Why choose OpenStack-Ansible?
- Supports the major Linux distributions Ubuntu, CentOS (WIP) and OpenSUSE (WIP).
- Supports the major CPU architectures x86, ppc64, s390x (WIP).
- Offers automation for upgrades between major OpenStack releases.
- Uses OpenStack defaults for each of the project roles, and provides extra wiring and optimised configuration when combining projects together.
- Does not implement its own DSL, and uses wherever possible Ansible directly. All the experience acquired using Ansible can be used in openstack-ansible, and the other way around.

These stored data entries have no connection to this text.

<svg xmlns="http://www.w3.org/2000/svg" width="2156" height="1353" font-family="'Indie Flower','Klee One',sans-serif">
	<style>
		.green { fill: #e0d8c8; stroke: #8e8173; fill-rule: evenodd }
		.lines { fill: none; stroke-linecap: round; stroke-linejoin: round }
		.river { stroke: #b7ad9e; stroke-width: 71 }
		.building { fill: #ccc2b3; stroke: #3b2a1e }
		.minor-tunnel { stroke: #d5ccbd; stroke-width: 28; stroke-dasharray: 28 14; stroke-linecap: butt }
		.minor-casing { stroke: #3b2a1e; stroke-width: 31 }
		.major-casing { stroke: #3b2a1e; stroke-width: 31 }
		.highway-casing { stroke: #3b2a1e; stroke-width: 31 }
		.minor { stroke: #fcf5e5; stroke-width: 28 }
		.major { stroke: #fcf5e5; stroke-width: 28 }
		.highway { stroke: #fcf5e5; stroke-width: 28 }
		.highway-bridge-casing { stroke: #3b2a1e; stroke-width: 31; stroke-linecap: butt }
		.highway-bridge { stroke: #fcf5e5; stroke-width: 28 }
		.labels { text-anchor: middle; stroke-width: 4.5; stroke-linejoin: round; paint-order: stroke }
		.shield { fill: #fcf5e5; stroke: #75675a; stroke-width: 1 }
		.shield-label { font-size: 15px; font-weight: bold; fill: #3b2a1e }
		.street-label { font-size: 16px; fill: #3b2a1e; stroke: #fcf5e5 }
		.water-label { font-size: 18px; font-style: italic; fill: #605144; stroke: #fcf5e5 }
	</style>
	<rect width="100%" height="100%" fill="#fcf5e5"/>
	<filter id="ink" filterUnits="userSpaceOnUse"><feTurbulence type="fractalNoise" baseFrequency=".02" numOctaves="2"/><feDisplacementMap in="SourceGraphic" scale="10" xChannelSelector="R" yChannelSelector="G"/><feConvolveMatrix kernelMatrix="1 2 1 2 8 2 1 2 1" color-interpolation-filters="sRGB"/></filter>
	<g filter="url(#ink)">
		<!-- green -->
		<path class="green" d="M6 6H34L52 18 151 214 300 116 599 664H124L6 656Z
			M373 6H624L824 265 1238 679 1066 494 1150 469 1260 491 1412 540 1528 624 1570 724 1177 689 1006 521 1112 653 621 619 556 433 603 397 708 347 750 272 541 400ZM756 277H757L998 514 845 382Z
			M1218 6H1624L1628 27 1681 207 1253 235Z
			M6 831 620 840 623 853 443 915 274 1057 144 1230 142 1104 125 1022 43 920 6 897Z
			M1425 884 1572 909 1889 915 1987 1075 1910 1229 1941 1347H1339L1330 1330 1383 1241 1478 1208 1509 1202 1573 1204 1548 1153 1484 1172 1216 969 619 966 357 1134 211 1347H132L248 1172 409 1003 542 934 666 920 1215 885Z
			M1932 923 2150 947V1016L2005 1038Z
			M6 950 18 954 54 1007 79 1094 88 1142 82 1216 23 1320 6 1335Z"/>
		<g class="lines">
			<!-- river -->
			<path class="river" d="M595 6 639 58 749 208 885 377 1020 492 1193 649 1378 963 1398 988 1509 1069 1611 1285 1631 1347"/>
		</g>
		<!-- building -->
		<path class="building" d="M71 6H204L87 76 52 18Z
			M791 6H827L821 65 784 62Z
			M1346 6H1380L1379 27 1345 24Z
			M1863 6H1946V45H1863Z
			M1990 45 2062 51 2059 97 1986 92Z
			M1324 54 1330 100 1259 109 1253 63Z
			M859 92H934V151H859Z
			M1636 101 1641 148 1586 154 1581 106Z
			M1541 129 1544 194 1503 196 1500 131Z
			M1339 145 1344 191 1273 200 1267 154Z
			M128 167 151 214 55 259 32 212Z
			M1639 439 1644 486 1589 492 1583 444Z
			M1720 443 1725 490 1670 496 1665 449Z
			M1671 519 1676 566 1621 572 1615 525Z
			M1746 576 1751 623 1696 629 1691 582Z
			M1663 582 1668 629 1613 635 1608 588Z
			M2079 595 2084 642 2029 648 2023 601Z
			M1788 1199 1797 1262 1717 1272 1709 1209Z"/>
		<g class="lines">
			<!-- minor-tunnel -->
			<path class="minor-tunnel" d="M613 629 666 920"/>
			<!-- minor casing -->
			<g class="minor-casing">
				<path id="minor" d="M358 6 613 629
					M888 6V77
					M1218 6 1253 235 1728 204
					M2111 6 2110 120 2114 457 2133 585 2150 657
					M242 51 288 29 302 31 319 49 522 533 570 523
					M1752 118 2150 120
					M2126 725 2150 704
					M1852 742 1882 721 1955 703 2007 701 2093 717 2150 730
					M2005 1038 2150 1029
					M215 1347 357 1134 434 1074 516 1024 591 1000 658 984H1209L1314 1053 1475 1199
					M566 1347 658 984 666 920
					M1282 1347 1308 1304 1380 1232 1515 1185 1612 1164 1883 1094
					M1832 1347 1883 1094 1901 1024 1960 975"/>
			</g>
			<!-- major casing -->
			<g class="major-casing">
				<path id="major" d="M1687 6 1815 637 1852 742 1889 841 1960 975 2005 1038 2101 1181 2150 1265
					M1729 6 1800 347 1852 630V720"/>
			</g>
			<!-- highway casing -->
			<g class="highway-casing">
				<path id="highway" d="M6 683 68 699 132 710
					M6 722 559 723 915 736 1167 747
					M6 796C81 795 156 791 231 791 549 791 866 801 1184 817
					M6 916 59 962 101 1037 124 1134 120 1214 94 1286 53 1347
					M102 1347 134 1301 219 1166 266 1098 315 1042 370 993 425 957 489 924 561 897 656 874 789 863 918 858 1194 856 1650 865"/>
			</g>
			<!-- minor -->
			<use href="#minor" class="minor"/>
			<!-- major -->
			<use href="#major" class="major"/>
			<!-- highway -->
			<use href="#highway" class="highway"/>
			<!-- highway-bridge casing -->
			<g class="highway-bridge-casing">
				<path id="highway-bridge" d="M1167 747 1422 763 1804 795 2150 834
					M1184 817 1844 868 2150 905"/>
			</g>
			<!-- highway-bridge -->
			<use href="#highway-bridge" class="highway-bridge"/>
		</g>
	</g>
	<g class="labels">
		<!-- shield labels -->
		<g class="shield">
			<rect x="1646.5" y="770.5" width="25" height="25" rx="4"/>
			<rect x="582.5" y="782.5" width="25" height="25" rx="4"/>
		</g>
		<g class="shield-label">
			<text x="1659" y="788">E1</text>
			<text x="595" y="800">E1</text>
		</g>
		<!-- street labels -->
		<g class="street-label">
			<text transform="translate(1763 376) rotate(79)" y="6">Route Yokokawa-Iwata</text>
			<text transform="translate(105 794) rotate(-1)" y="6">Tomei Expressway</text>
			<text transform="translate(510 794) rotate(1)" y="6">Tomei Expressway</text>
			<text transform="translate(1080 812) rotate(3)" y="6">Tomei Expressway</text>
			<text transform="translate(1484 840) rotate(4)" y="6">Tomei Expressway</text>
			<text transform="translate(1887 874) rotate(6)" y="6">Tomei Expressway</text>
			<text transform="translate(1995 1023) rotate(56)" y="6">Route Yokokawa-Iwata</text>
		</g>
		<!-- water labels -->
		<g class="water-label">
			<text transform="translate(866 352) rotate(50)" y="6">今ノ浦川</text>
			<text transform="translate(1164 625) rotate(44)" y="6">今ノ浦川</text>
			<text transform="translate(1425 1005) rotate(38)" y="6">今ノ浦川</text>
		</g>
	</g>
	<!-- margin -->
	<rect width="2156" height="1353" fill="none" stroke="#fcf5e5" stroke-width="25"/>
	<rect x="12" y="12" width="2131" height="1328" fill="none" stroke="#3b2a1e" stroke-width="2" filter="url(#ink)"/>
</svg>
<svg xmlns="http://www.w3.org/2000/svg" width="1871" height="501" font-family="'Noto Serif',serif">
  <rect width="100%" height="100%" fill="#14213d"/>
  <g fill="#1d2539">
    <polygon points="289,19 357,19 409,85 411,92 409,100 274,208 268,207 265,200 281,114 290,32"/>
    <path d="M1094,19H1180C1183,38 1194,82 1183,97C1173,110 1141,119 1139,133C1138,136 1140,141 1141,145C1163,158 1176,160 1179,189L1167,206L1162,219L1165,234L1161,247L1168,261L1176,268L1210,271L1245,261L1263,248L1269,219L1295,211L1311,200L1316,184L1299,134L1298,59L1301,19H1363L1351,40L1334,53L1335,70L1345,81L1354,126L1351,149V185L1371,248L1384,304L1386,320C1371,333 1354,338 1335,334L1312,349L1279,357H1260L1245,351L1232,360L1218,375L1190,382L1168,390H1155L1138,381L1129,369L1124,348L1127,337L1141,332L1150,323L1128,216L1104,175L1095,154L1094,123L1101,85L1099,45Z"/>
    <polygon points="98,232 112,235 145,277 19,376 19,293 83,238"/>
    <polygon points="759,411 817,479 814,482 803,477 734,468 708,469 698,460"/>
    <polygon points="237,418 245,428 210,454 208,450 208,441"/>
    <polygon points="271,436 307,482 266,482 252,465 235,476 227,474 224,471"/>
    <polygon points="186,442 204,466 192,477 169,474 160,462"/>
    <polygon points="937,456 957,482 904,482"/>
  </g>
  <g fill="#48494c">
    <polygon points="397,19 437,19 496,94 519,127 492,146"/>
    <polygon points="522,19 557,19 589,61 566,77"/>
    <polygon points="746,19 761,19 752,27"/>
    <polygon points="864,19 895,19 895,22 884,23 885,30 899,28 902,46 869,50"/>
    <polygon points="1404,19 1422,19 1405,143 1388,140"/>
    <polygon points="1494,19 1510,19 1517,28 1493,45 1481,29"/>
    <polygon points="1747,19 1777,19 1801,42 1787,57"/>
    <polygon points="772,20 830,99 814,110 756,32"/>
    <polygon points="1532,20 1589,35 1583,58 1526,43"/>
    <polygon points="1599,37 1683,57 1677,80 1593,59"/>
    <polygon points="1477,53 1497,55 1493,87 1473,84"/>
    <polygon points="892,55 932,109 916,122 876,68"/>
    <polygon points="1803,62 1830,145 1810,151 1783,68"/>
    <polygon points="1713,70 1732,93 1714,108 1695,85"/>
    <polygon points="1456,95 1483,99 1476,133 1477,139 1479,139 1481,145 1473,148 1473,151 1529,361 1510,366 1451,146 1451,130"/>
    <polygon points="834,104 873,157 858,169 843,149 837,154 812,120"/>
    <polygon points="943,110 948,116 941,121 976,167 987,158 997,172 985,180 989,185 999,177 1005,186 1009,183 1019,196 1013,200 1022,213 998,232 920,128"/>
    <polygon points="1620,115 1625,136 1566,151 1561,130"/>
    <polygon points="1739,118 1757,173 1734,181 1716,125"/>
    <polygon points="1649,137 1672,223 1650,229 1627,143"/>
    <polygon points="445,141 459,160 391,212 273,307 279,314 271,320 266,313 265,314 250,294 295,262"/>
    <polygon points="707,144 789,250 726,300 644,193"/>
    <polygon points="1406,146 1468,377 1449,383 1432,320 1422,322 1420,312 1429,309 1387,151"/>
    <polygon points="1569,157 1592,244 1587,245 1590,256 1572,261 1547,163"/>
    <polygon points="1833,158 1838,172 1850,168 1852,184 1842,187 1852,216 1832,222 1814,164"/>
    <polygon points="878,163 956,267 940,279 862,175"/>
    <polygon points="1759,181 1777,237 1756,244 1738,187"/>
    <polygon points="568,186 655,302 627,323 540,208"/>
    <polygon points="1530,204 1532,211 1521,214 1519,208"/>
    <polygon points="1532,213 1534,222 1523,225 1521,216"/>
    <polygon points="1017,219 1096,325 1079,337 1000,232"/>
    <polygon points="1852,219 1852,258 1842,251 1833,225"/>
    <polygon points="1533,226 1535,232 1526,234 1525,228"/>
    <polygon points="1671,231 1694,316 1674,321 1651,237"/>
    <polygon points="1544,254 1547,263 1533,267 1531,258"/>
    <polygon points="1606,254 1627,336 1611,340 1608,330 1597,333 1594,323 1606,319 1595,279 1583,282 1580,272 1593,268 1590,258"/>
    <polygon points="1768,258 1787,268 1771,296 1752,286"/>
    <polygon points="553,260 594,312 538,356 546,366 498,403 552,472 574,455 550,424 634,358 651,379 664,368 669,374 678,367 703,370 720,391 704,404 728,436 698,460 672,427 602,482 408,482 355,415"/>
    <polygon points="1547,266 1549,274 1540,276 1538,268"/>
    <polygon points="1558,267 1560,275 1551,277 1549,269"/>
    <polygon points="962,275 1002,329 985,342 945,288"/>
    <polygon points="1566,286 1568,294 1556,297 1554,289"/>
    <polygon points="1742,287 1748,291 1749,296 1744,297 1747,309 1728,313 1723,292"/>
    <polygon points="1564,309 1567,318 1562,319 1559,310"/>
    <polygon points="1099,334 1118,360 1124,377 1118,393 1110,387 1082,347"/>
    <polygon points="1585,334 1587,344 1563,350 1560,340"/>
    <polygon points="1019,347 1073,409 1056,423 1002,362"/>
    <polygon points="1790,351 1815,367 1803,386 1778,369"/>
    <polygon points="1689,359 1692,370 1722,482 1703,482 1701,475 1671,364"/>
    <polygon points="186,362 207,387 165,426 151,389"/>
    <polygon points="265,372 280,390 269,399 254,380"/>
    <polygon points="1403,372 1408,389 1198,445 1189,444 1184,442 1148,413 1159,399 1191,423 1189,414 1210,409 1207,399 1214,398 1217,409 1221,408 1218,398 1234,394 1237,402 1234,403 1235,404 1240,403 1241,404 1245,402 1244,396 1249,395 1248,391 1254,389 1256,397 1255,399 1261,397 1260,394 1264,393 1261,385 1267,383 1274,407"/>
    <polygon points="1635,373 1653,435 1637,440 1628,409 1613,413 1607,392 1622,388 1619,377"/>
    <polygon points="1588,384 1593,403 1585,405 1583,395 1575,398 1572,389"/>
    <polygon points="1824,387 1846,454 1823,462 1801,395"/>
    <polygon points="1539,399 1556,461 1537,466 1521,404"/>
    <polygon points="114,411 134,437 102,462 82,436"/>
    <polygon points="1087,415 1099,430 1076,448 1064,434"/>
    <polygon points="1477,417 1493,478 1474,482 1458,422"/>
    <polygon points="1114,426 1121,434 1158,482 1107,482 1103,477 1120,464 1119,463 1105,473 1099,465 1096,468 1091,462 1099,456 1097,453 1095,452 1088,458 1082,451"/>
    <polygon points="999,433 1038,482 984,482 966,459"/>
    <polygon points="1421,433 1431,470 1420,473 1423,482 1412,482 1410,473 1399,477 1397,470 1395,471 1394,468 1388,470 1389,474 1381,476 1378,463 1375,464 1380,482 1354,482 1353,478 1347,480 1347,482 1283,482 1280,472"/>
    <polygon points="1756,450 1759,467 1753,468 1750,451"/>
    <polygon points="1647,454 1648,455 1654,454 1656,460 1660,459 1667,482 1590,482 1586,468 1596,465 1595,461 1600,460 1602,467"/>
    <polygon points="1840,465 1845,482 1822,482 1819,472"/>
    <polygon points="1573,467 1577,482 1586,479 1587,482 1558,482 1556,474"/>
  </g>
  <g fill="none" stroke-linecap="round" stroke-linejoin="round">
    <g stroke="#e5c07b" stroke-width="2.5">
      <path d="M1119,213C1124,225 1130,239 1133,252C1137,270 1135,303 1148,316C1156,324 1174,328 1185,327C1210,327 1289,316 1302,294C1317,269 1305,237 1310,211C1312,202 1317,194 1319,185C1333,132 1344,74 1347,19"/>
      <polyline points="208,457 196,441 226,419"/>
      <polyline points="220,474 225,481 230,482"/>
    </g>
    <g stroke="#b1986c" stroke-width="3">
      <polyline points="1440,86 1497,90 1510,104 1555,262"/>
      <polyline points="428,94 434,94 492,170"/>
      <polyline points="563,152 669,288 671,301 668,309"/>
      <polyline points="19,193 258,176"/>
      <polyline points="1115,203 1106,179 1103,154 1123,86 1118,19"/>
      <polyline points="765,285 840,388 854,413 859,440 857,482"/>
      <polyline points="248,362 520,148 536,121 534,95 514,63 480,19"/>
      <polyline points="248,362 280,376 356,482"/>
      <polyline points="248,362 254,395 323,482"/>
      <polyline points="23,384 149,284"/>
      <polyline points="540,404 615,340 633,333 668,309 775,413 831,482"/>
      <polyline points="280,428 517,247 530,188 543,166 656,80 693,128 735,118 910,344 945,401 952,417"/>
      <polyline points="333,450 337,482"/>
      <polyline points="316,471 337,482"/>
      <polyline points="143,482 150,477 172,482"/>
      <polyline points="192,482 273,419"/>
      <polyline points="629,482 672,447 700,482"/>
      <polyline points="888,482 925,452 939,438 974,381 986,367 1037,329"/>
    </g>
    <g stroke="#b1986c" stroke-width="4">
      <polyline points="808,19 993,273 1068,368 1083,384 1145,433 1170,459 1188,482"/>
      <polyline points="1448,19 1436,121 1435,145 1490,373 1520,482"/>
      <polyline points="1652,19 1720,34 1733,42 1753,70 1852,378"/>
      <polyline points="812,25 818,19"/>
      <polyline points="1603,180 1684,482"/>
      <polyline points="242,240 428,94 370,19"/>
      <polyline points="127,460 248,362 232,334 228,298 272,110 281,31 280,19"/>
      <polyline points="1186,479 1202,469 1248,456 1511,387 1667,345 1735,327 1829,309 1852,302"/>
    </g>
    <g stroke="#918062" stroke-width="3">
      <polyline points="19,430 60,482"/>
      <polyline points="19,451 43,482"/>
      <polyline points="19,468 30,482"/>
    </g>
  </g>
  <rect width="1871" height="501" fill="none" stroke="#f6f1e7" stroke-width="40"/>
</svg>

- You like to use reliable, proven technology. We try to run OpenStack with a minimum amount of packages that are not provided by distributions or the OpenStack community. Less dependencies and distribution tested software make the project more reliable.
- You want to be able to select how to deploy on your hardware: deploy partially on metal, fully on metal, or fully in machine containers.
When not to choose OpenStack-Ansible?
- If your company is already invested with other configuration management systems, Puppet or Chef, and does not want to use Ansible we recommend re-using your knowledge and experimenting with a different OpenStack deployment project.
- You want to deploy OpenStack with 100% application containers. We currently support machine containers, with lxc and we will support systemd-nspawn in the future (WIP). If you want to go 100% Docker, there are other projects in the OpenStack community that can help you.